Fr. Dino Kalalo, the parish priest of the Sacred Heart of Jesus said he is accommodating 74 IYD young people from Bandung Diocese in 9 locations in his parish.  The village has a sizeable number of Protestants belonging to several denominations and together with Catholics, Christians are more than Muslims, but there is no tension at all among the followers of different faiths.  Fr. Dino said he allotted two IYD participants to Muslim families, and those families considered it a privilege being chosen to host the young Catholics. He also said there is no radicalism among the followers of the faiths, with each person freely practising his or her religion.

When we visited the remote village of Kumu of the Sacred Heart of Jesus Parish to meet some of the IYD young people living with the local families, we were given a surprise by the village headman.  His men quickly clambered up the surrounding coconut trees to fetch us green coconuts to drink.

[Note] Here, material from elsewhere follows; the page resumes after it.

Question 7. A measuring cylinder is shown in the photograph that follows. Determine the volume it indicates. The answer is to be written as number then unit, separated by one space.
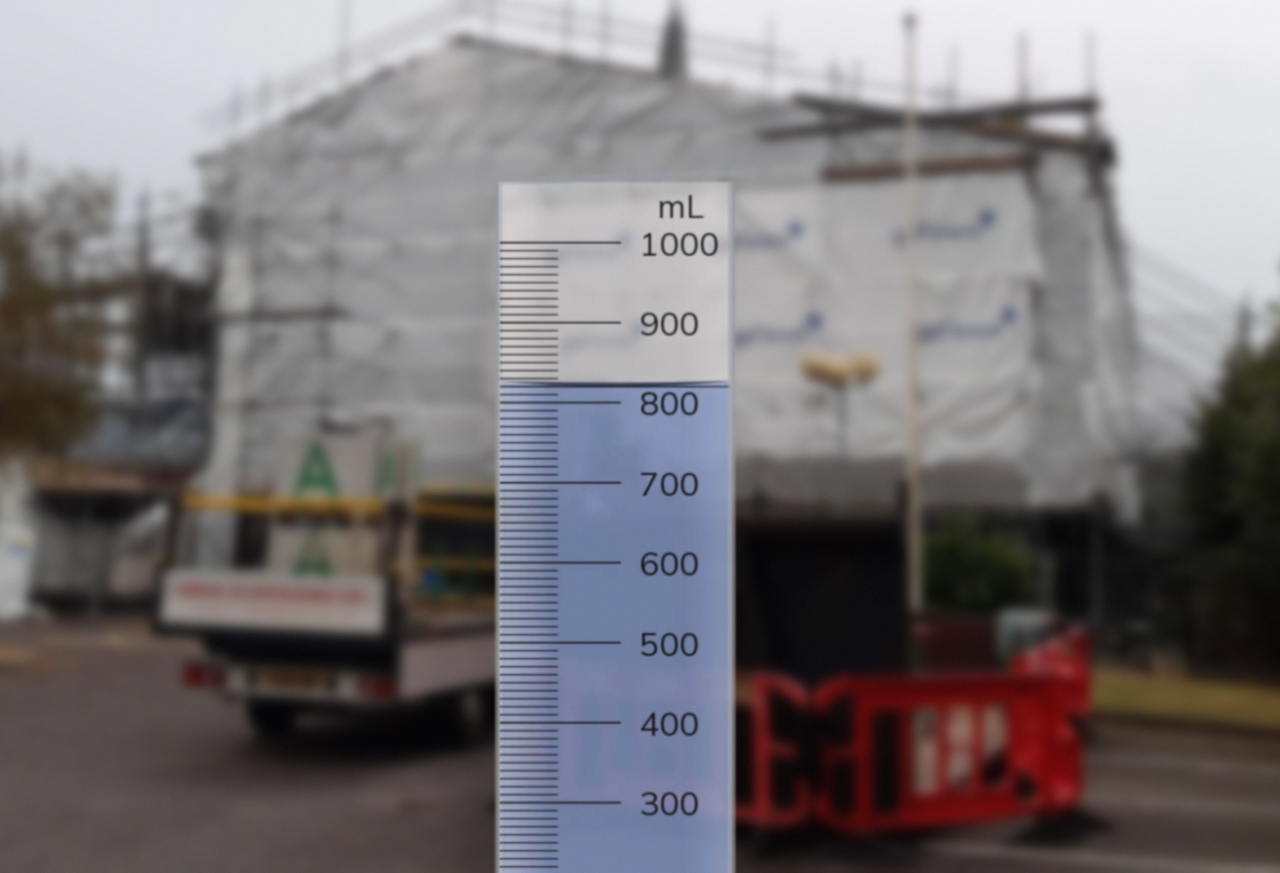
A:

There we met Veronica Dina Maryani, a 21-year old young Catholic woman from Bandung, West Java, who is living in a Muslim family in the village of Poopoh.  This has been easy for her because of the environment she has grown up in back home.  Her father and three paternal uncles are Catholic while three others are Muslim.  

Veronica told us that back home in Bandung, there are 22 Catholic families and two Muslim families in her neighbourhood, but there is great brotherhood and tolerance among them and other religions.  They not only celebrate common occasions, such as the national independence and the harvest festival but also get together to mark the festivities of Muslims, Christians, Buddhists and other religions in one another’s homes.  Together they also observe the Indonesian tradition of visiting the cemetery to pay homage to the ancestors.  

Veronica said that in Poopoh she has no problem staying in the family of Sarah Sumah, formerly a Catholic who converted to Islam by marriage.  She said she has accepted Sarah as her “mother” for the three days and she feels very much at home.  “I’m proud to be a Catholic, and am proud to stay with Muslims and people of other religions in the world, especially in Indonesia and West Java,” she told us.  However, Veronica explained that in such situations there should be mutual respect for the religious sentiments of others.  Later, meeting Veronica’s ‘mother’ in Poopoh village, we were assured again by Sarah that there has been no problem for her to have Veronica living in her home.  Sarah also noted that she has learnt a traditional Javanese dish from Veronica, which they prepared together.